What is our goal when we sum up all that we are in one-line for the entire world to see without giving the onlookers the benefit of first making a personal connection to us…to our personal story?  But, more importantly than the goal, what is the risk?  I guess it’s a lot like the risk of assigning a label of judgment to those “damn republicans” forgetting some are in our own congregation, friends whom we cherish, that share our goal to make the world a better place. Or maybe it’s a little like working on a church committee and being so concerned with being heard…or being right….that we lose sight of the common goals we all share.
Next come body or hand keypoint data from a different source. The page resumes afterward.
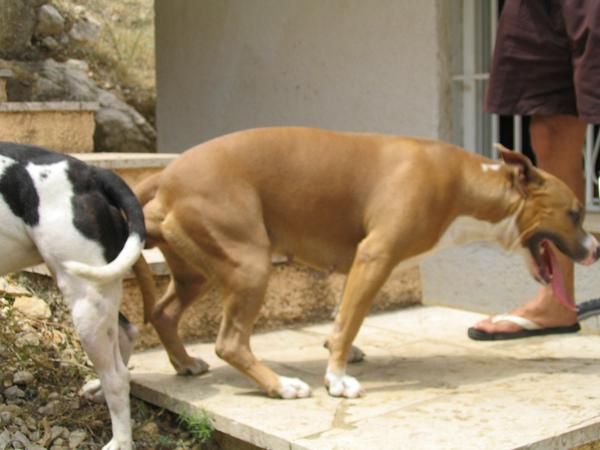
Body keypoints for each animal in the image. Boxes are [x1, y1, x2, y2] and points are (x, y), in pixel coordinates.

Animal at [0, 142, 145, 450]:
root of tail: (89, 173)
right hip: (100, 291)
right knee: (124, 334)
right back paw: (99, 390)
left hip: (84, 298)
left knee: (117, 377)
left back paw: (120, 440)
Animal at [134, 125, 596, 398]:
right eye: (575, 213)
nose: (595, 247)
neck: (467, 185)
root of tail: (167, 174)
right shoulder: (376, 256)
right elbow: (349, 321)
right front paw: (336, 378)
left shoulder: (361, 261)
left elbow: (343, 315)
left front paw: (338, 351)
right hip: (250, 263)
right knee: (231, 341)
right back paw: (281, 386)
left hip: (197, 272)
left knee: (164, 312)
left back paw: (184, 362)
So, if our vision as a congregation is really to be welcoming (with a lowercase w or a capital w), if we truly covenant for love to be the spirit of our church, and if, as individuals, it really is our personal spiritual goal to practice what we preach come Monday morning by building bridges rather than tearing them down, then do we really want to risk summing up all we are in a one-liner?  If the answer to that question is “yes, it’s worth the risk”, than I leave you with one final question.  What will your bumper sticker say? 

          (Of course, just so you know, I’m not waiting around for an answer because I’m close enough to my required 8 pages to be finished, and after all, it’s all in fun anyway, right?